En septembre 1533, Anne donna naissance à une fille, la future reine Élisabeth Ière. Bien qu'Henri espérât un fils, il considéra cette naissance comme un signe favorable.
Cependant, les années suivantes furent marquées par des fausses couches et des échecs à produire un héritier mâle, ce qui affaiblit grandement la position d'Anne à la cour.
Le prix de l'ambition : la chute d'Anne
En janvier 1536, le moral d’Anne était au plus bas à cause de sa dernière fausse couche. Le roi avait déjà jeté ses yeux sur une autre femme qui lui plaisait, Jane Seymour. L’histoire bégayait : Jane Seymour était une suivante de la reine Anne Boleyn. Henri voyait en la douce Jane une femme docile et incarnant tous les critères de la femme parfaite selon lui.

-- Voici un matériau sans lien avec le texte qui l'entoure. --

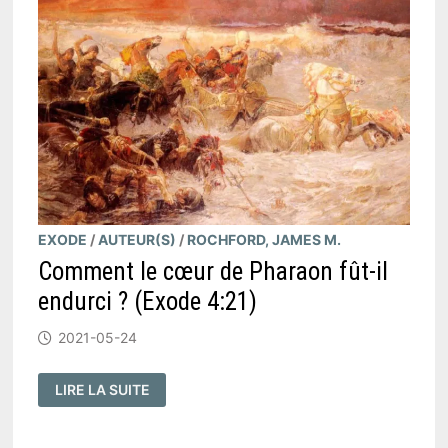
AUTRES
?
(
JEAN
6:44
)
EXODE
/
AUTEUR(S)
/
ROCHFORD, JAMES M.
Comment le cœur de Pharaon fût-il
endurci ? (Exode 4:21)
2021-05-24
COMMENT
LIRE LA SUITE
LE
CŒUR
DE
PHARAON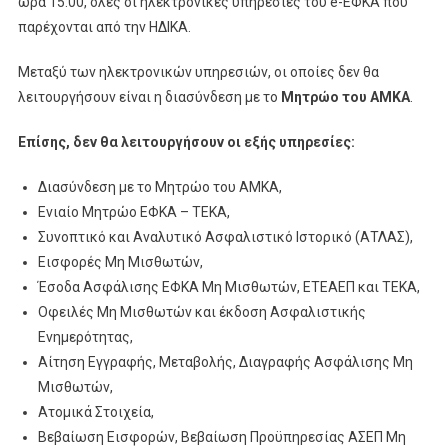
ώρα 15:00, όλες οι ηλεκτρονικές υπηρεσίες του e-ΕΦΚΑ που
παρέχονται από την ΗΔΙΚΑ.
Μεταξύ των ηλεκτρονικών υπηρεσιών, οι οποίες δεν θα
λειτουργήσουν είναι η διασύνδεση με το
Μητρώο του ΑΜΚΑ
.
Επίσης, δεν θα λειτουργήσουν οι εξής υπηρεσίες:
Διασύνδεση με το Μητρώο του ΑΜΚΑ,
Ενιαίο Μητρώο ΕΦΚΑ – ΤΕΚΑ,
Συνοπτικό και Αναλυτικό Ασφαλιστικό Ιστορικό (ΑΤΛΑΣ),
Εισφορές Μη Μισθωτών,
Έσοδα Ασφάλισης ΕΦΚΑ Μη Μισθωτών, ΕΤΕΑΕΠ και ΤΕΚΑ,
Οφειλές Μη Μισθωτών και έκδοση Ασφαλιστικής
Ενημερότητας,
Αίτηση Εγγραφής, Μεταβολής, Διαγραφής Ασφάλισης Μη
Μισθωτών,
Ατομικά Στοιχεία,
Βεβαίωση Εισφορών, Βεβαίωση Προϋπηρεσίας ΑΣΕΠ Μη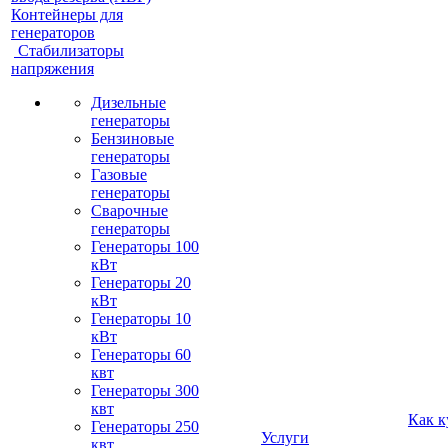
Контейнеры для
генераторов
Стабилизаторы
напряжения
Дизельные
генераторы
Бензиновые
генераторы
Газовые
генераторы
Сварочные
генераторы
Генераторы 100
кВт
Генераторы 20
кВт
Генераторы 10
кВт
Генераторы 60
квт
Генераторы 300
квт
Как к
Генераторы 250
Услуги
квт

Ainsi, après avoir remué ciel et terre pour pouvoir épouser Anne Boleyn, Henri allait maintenant chercher un moyen de se défaire d’elle, comme s’il avait été aveuglé par un amour passager.
Les agents du roi se mirent au travail : le 2 mai 1536, Anne fut arrêtée et accusée d'adultère, d'inceste et de haute trahison. Voici les principaux éléments qui figurèrent dans le procès-verbal :
La reine a trompé son mari avec Norris un mois après la naissance d’Élisabeth […]. Elle l’a trompé avec William Brereton le 16 novembre, encore avec Norris le 20 novembre, encore avec Brereton le 8 décembre. Plus tard, Smeaton et Weston ont obtenu ses faveurs qu’elle a de nouveau accordées aux deux autres. Enfin, comble de l’horreur, elle a été la maîtresse de Rocheford, son propre frère, et ce, pendant les fêtes de Noël 1535.[5]
Bien que les preuves de ces chefs d’accusation aient été largement considérées comme fabriquées, Anne fut jugée coupable. Elle fut exécutée par décapitation le 19 mai 1536 à la Tour de Londres.
Anne Boleyn enfermée à la Tour de Londres
R. Simard
Références
[1] COTTRET, Bernard, Henri VIII. Le pouvoir par la force, Paris, 1999, Éditions Payot, p. 127.
[2] GUY, John et Julia FOX, Hunting the Falcon Henry VIII, Anne Boleyn, and the Marriage That Shook Europe, 2023, HarperCollinsPublisher, p. 183.
[3] ERLANGER, Philippe, Henri VIII un « dieu » anglais aux six épouses, 2016, Perrin, p. 123.
[4] ERLANGER, Philippe, Henri VIII…, p. 124.
[5] ERLANGER, Philippe, Henri VIII.., p. 203.